Çorban soğuyor Emrahçığım. Ha? Çorban, diyorum. Ha, evet, içiyorum. Eline sağlık. Bakışlar pencereye yöneliyor. Düğün konvoyundan yükselen korna sesi. Şu mercimek çorbasına kattığın lezz.. Seda Hanım’ın kızı evleniyor. Bugün kına var. Bu kornalar onun için herhalde. Sen pek sevmezsin düğünleri, ben yarın komşularla şöyle bir görünüp geleyim, diyorum. Artan gürültü. Nermin balkona gitmek için ayaklanıyor. Kutudan tıkırtılar yükseliyor. Nermin’in sesi artık yakın değil. Komşu Komşu, hu hu! Dedikodu. Damadı nerede gördünüz de çirkin olduğuna kanaat getirdiniz? Sen çorbanı iç Emrah! Aman, neyse, cebinde dinozor saklamak zorunda değil hiç olmazsa. Senin veteriner oğlan bizim şu kediye bir baksa, diyorum, hasta galiba. A, ne demek Nermin Hanımcığım, elbette bakar. Ben de çarşıya gitmek için hazırlanıyordum, istersen geçerken bırakıvereyim. Ah, ne iyi olur ama size zahmet vermeyeyim, Emrah bırakıverir. Hem zaten tekerleme gibi konuşmadık diye içeride sinir krizi geçiriyor. Kahkahalar. Canım, olur mu öyle şey, yolumun üstü zaten, gören de dinozor taşıttıracaksınız sanır Nermin Hanımcığım. Kahkahalar, kahkahalar, kahkahalar.

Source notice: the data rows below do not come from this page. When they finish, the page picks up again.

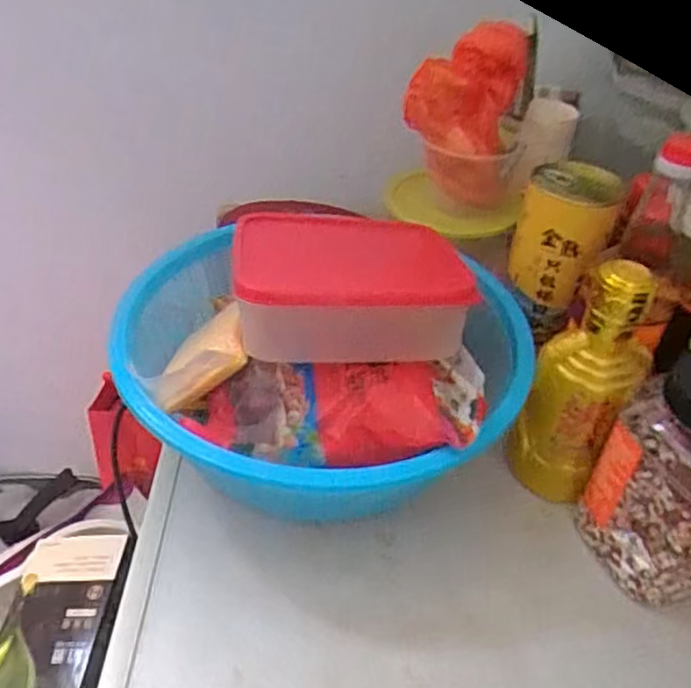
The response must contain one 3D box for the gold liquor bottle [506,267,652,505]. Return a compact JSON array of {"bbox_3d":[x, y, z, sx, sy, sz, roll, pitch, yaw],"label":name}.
[{"bbox_3d":[0.185,0.037,0.543,0.072,0.211,0.055,26,42,23],"label":"gold liquor bottle"}]

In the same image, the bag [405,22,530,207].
[{"bbox_3d":[0.114,-0.217,0.663,0.107,0.141,0.108,12,38,8],"label":"bag"}]

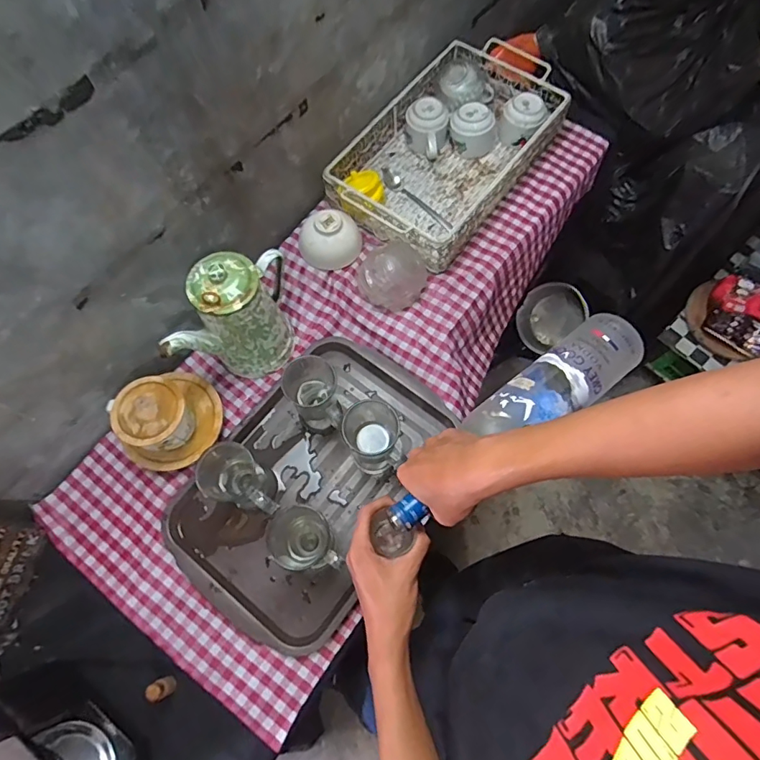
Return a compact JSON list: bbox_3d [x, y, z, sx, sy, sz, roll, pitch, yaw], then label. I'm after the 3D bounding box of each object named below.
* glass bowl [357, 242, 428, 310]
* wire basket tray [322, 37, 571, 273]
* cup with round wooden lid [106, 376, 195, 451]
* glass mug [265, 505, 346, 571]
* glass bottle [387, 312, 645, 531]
[{"bbox_3d":[0.021,-0.184,0.794,0.110,0.072,0.108,0,69,0],"label":"glass bowl"},{"bbox_3d":[0.124,-0.426,0.878,0.270,0.079,0.435,35,73,13],"label":"wire basket tray"},{"bbox_3d":[-0.334,0.055,0.712,0.119,0.083,0.100,22,71,9],"label":"cup with round wooden lid"},{"bbox_3d":[-0.101,0.225,0.659,0.073,0.117,0.098,-32,72,-11],"label":"glass mug"},{"bbox_3d":[0.144,0.040,0.516,0.326,0.064,0.070,-34,73,-12],"label":"glass bottle"}]

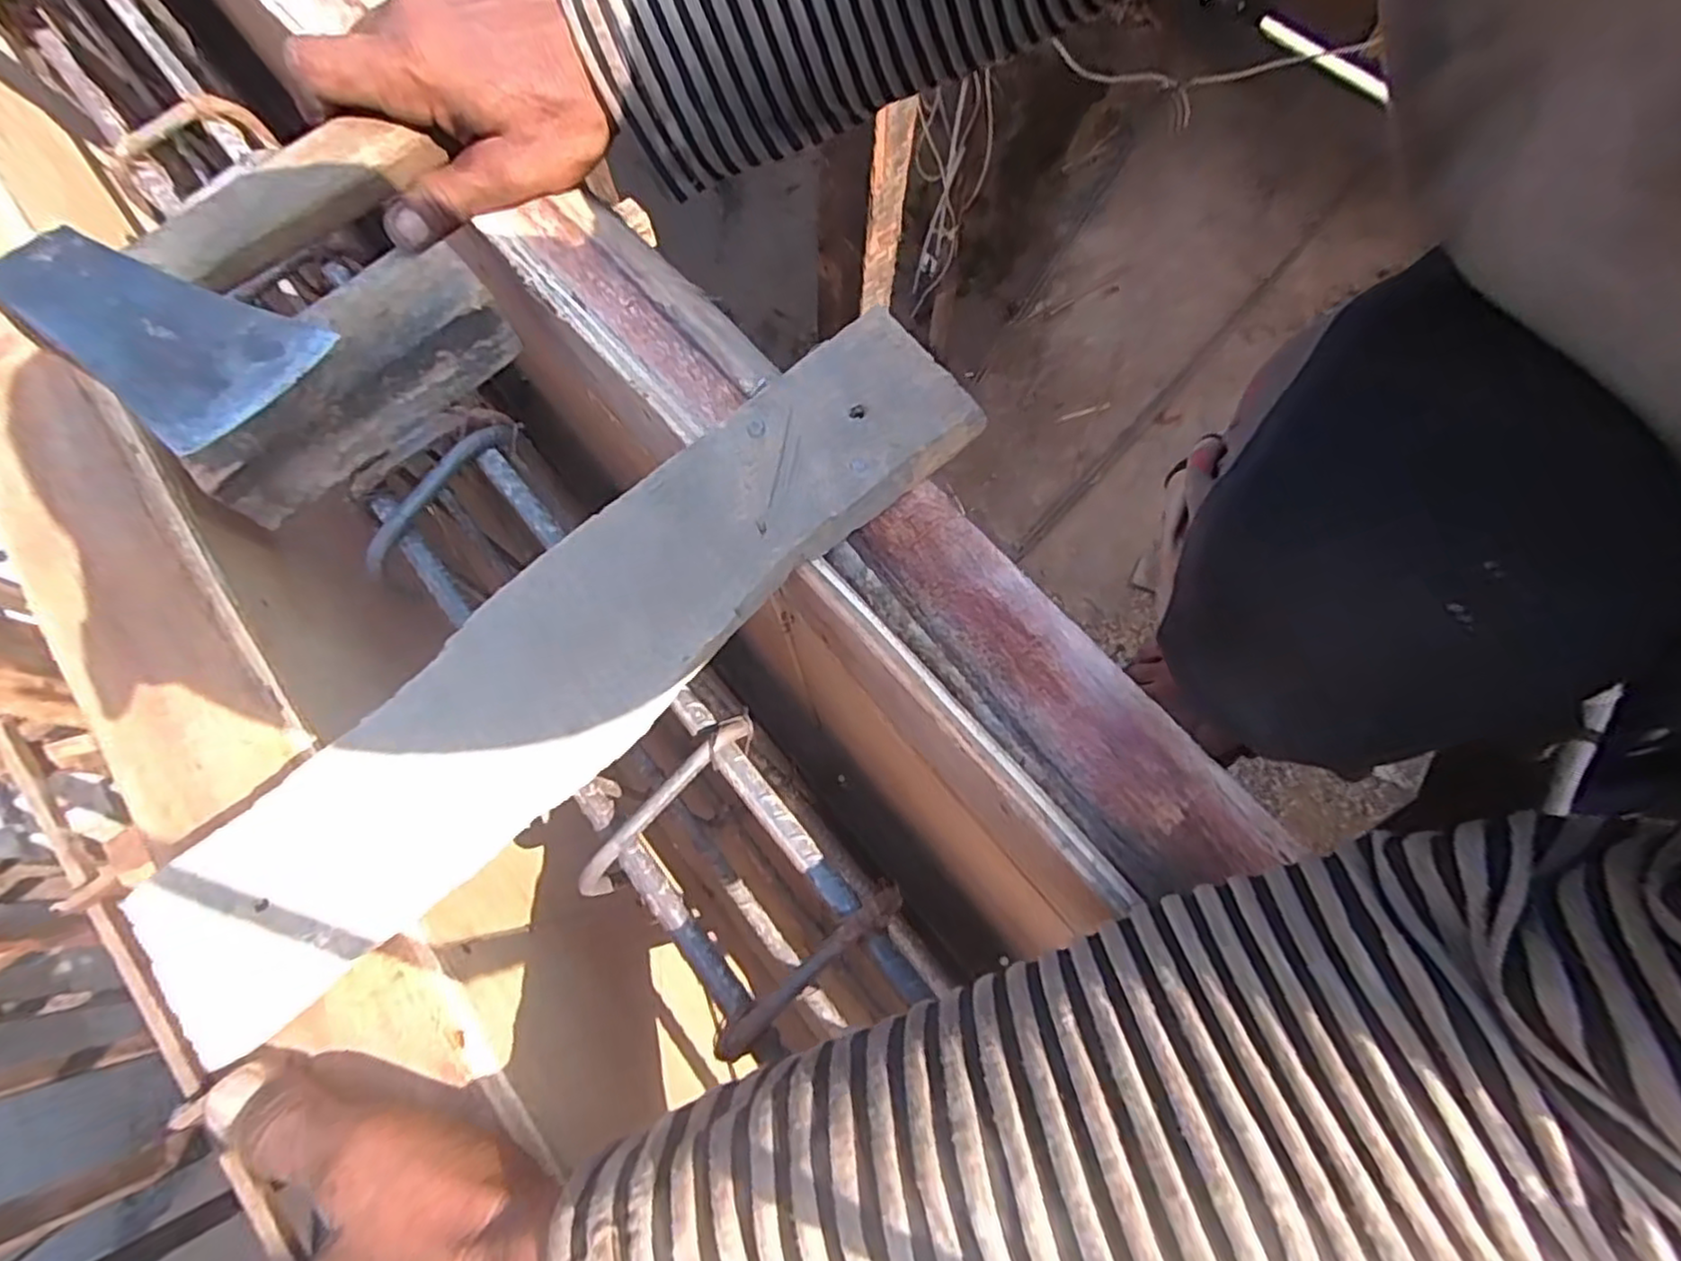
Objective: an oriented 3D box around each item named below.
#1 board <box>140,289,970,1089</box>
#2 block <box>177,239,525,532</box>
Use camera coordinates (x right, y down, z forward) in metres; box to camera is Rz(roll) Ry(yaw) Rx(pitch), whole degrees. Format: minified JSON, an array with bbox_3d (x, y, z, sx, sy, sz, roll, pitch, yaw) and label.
[{"bbox_3d":[-0.091,0.002,0.262,0.340,0.015,0.072,-42,75,-11],"label":"board"},{"bbox_3d":[-0.229,-0.119,0.332,0.149,0.040,0.058,-39,75,-11],"label":"block"}]

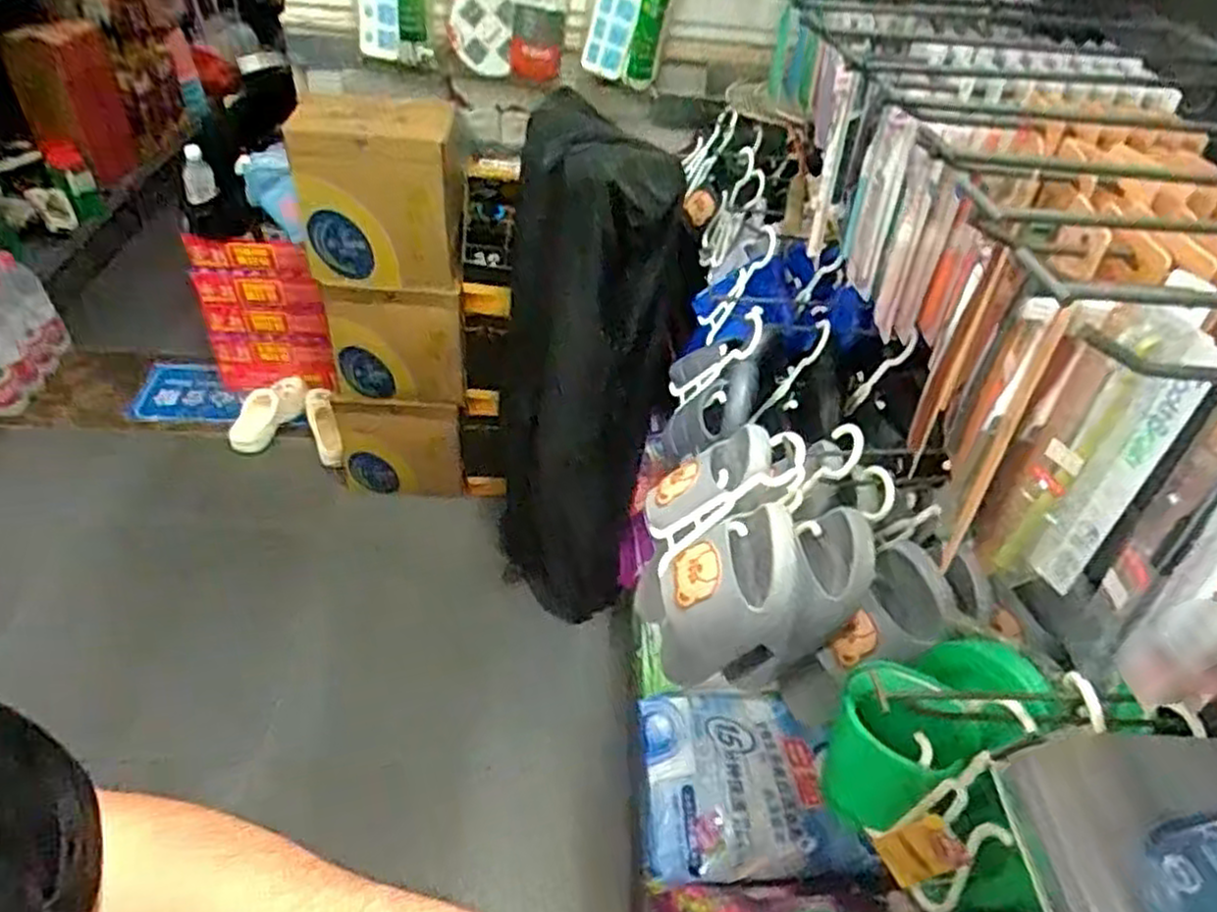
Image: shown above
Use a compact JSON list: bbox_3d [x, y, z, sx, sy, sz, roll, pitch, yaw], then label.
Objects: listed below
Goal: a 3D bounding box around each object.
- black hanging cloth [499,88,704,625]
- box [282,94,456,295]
[{"bbox_3d":[-0.057,-0.139,1.590,0.270,1.112,0.424,-30,53,-34],"label":"black hanging cloth"},{"bbox_3d":[-0.447,-0.515,1.538,0.309,0.330,0.244,-7,44,-15],"label":"box"}]

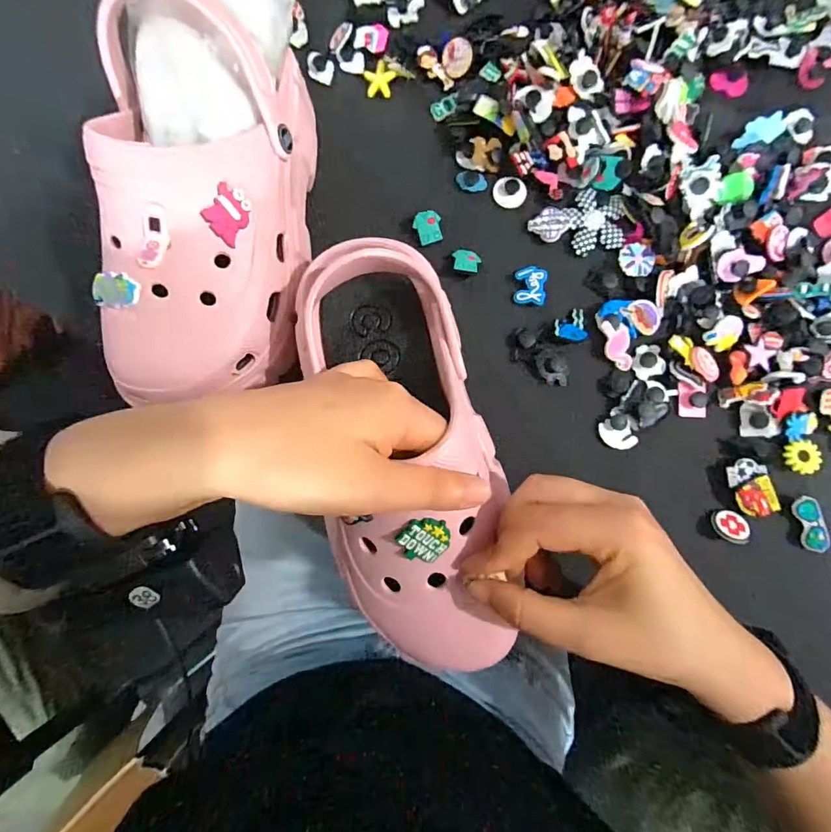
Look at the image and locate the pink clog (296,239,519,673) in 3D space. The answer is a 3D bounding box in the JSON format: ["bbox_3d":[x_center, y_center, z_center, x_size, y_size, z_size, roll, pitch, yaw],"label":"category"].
[{"bbox_3d":[-0.003,0.019,0.243,0.097,0.083,0.229,-11,82,-1],"label":"pink clog"}]

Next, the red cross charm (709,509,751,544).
[{"bbox_3d":[0.217,0.074,0.305,0.024,0.005,0.024,-2,70,6],"label":"red cross charm"}]

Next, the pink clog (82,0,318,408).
[{"bbox_3d":[-0.123,-0.119,0.276,0.101,0.109,0.225,2,83,0],"label":"pink clog"}]

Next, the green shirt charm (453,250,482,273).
[{"bbox_3d":[0.038,-0.114,0.328,0.020,0.004,0.017,12,83,2],"label":"green shirt charm"}]

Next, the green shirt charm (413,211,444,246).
[{"bbox_3d":[0.010,-0.141,0.333,0.021,0.004,0.023,-12,107,-8],"label":"green shirt charm"}]

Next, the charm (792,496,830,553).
[{"bbox_3d":[0.271,0.074,0.304,0.015,0.005,0.036,-17,78,38],"label":"charm"}]

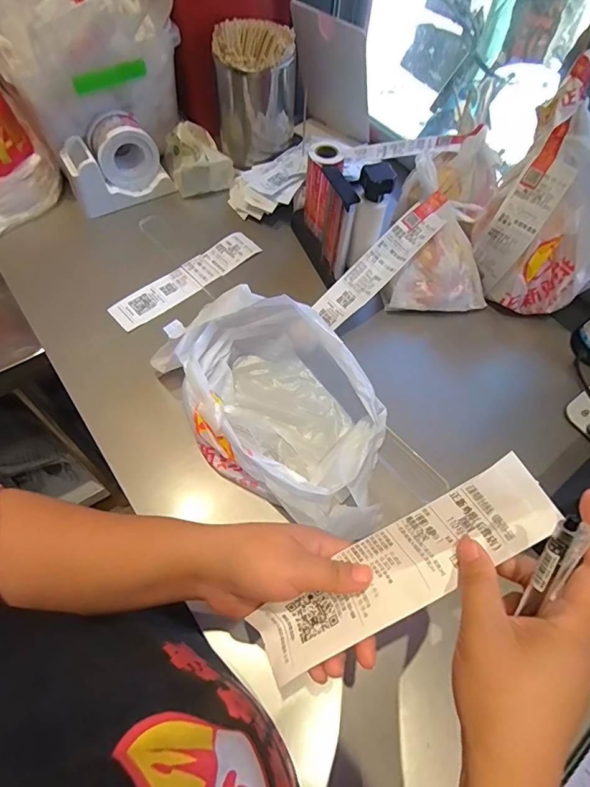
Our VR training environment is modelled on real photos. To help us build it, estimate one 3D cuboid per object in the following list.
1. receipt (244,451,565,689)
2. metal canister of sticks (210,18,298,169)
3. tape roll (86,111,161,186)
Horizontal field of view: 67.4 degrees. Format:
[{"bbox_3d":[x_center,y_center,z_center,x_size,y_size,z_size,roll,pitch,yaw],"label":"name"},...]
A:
[{"bbox_3d":[0.061,0.113,0.276,0.203,0.023,0.050,-39,65,12],"label":"receipt"},{"bbox_3d":[-0.063,-0.486,0.727,0.123,0.164,0.111,2,60,-1],"label":"metal canister of sticks"},{"bbox_3d":[-0.271,-0.384,0.698,0.091,0.085,0.067,-28,65,-17],"label":"tape roll"}]

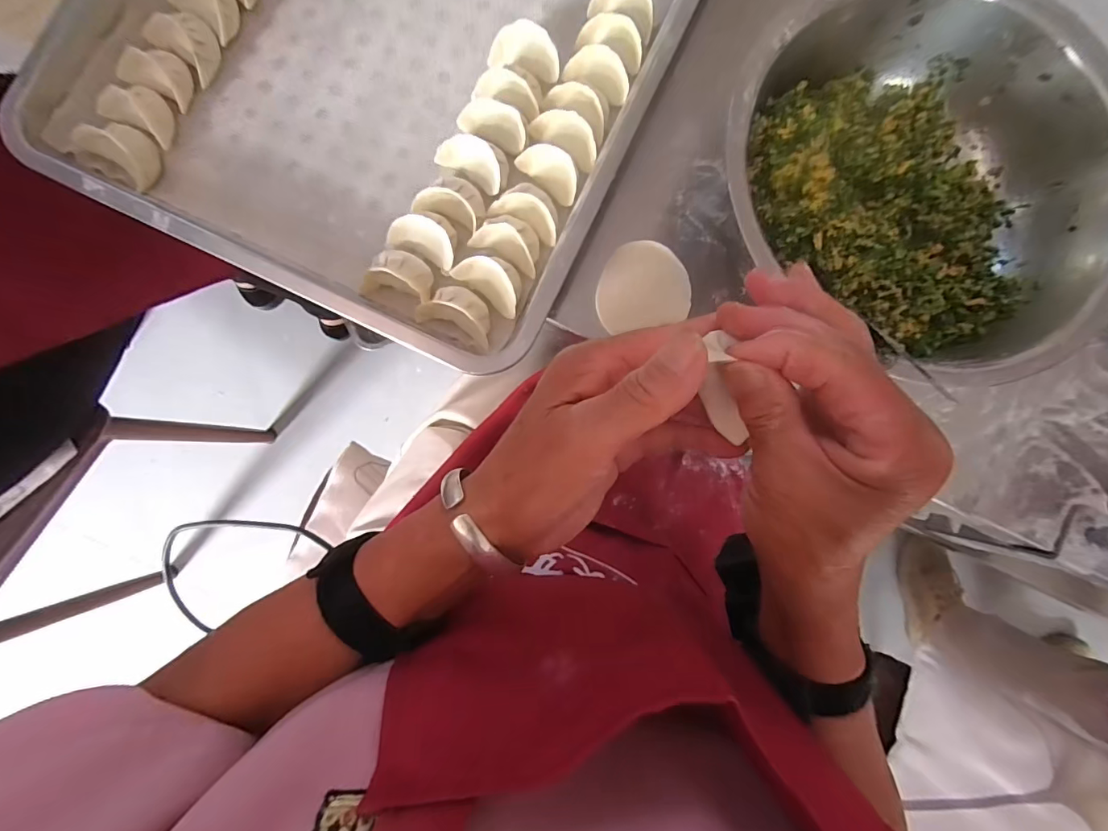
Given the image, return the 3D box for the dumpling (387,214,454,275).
[{"bbox_3d":[-0.097,-0.128,0.352,0.054,0.036,0.025,28,85,-1],"label":"dumpling"}]

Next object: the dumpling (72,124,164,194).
[{"bbox_3d":[-0.322,-0.195,0.341,0.058,0.025,0.038,25,83,-3],"label":"dumpling"}]

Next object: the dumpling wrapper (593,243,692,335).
[{"bbox_3d":[0.070,-0.103,0.371,0.073,0.004,0.064,-12,97,-1],"label":"dumpling wrapper"}]

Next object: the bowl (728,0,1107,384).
[{"bbox_3d":[0.259,-0.169,0.345,0.270,0.083,0.249,0,85,-6],"label":"bowl"}]

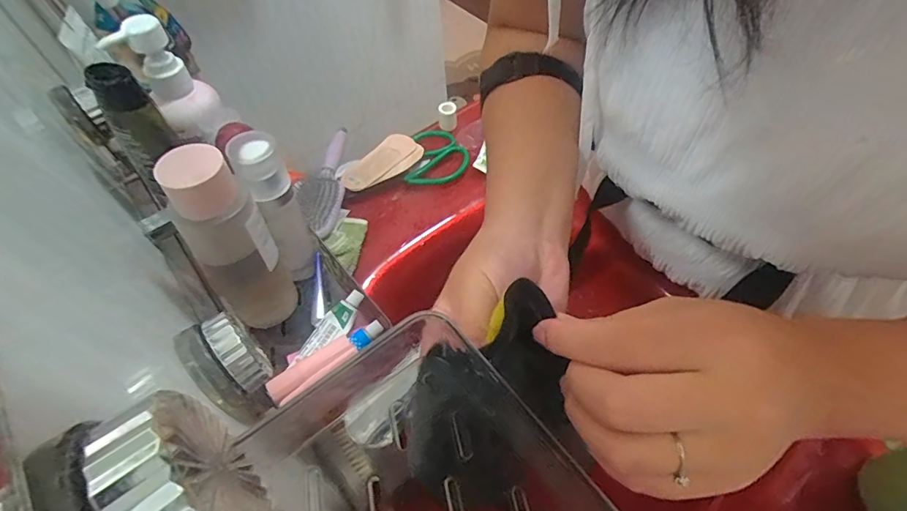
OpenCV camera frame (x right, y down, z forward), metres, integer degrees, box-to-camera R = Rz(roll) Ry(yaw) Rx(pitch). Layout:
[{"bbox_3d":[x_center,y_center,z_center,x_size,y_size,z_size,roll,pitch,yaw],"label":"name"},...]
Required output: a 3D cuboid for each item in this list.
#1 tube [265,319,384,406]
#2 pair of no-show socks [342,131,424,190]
[{"bbox_3d":[-0.094,0.075,0.344,0.090,0.019,0.027,-35,61,-18],"label":"tube"},{"bbox_3d":[-0.101,-0.137,0.683,0.076,0.012,0.134,30,63,21],"label":"pair of no-show socks"}]

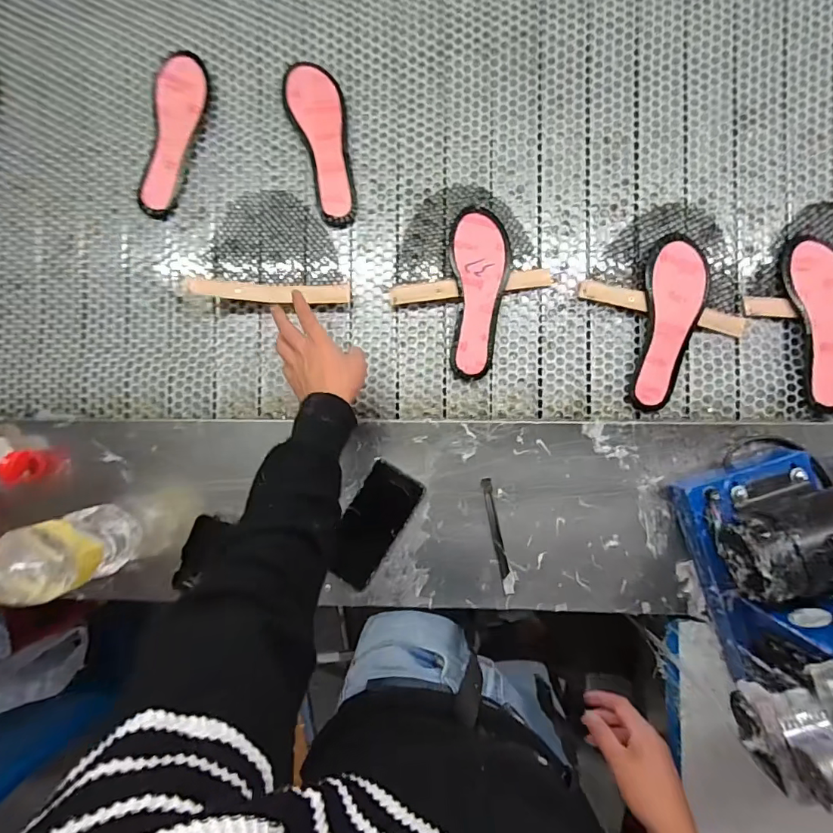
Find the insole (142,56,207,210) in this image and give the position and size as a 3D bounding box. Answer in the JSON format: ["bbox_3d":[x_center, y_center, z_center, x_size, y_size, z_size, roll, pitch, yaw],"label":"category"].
[{"bbox_3d":[-0.346,-0.404,0.674,0.067,0.019,0.215,9,90,3],"label":"insole"}]

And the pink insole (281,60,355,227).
[{"bbox_3d":[-0.127,-0.388,0.659,0.074,0.016,0.235,-18,89,3],"label":"pink insole"}]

Nerminciğim, hu-hu? Balkondan döndün mü? Döndüm, döndüm. Ne döndürdün? Bazı havadisler. Kime kime? Sadece Kara Kedi’ye. Kara Kedi nerede? Komşu Komşuyla veterinere gönderdim. Veteriner nerede? Canım yok mu şu ileride, büyük marketin yanında? Market nerede? Sofrayı toplayayım bari. Sessizlik. Eskiden Nermin’le tekerleme gibi yuvarlanırdık.
3 Ekim Pazartesi
Otobüsteyim. Yanımda kırmızı, dar pantolonlu bir çıtır… Önünde, hemen önünde mini etekli bir fıstık… Çoğu kişi ayakta… Bir de ben… Kafamda düşünceler, elimde kalem, boynumda çanta, ayağımda hal hal… Haha! Düşüncelerimde Emrah… Emrah’la diyalog, monolog, polilog… Ühühühü… Mini etekli kız, kalın bileklerinin arkasına yara bandı yapıştırmış. Babetleri acıtıyor anlaşılan. Tüh! Ne sinir bozucu, değil mi? İşte, ne diyordum? Emrah, diyordum. Emrah’la yatıp Emrah’la kalkıyordum. Evet. Ama her zaman değil, arada. Bana gelince işte. Yani aklıma. Kıyamıyorum, beraber yatıyoruz. Alıyorum karşıma. Emrah, diyorum, sana içimdeki “insan problemi”ni samimiyetle açabilirim. Beni anlayacak yeterli olgunlukta olduğunu düşünüyorum. “İnsan problemi” deyince az önce okuduğum müthiş sıkıcılıktaki kelamcıların bilgi tanımları konulu makaleleri ve bundan mütevellit, efendim, bilgi problemleri geldi aklıma. Neyse. Adamın biri dikildi şimdi, zor yazıyorum. Mini etekli kıza dair diğer notlar: Çantasında bir sürü düğme var. Yüzünü yeni gördüm. Bol makyajlı. Tırnakları bakımlı. Teşekkürler. Yanımdaki, kulağını kaşıdı. Mini eteklinin yanındaki –az dikkat çektiği için ondan bahsetmemiştim- telefonunu yere düşürdü. Asıl konuma dönmek istiyorum. Ama ne yapayım, çevrem beni meşgul ediyor. Çok duyarlıyım. Evet, Emrahçığım, insan problemi… Hani benim en yakınımda olup ismini sıkça duyduğum bazı insancıklar, insanlar ya da onlardan biri veyahut birkaçı… Saçmaladım. Özür dilerim, seni üzdüm. Gitmeni istemiyorum. Aklımdan gitmeni istemiyorum. Kalbimden gitmiyorsun ama aklımdan da gitme lütfen! Gidersen sanki seni bir daha göremeyeceğim. Korkuyorum Emrah! Bir kere gülsen öyle rahatlayacağım ki… Haydi gül! Güldüğünde hiçbir şeyin değişmeyeceğini biliyorum, olsun. Haydi bir kerecik, sadece bir kerecik gül. El kızartmaca oynayalım, bu sefer vur, olur mu?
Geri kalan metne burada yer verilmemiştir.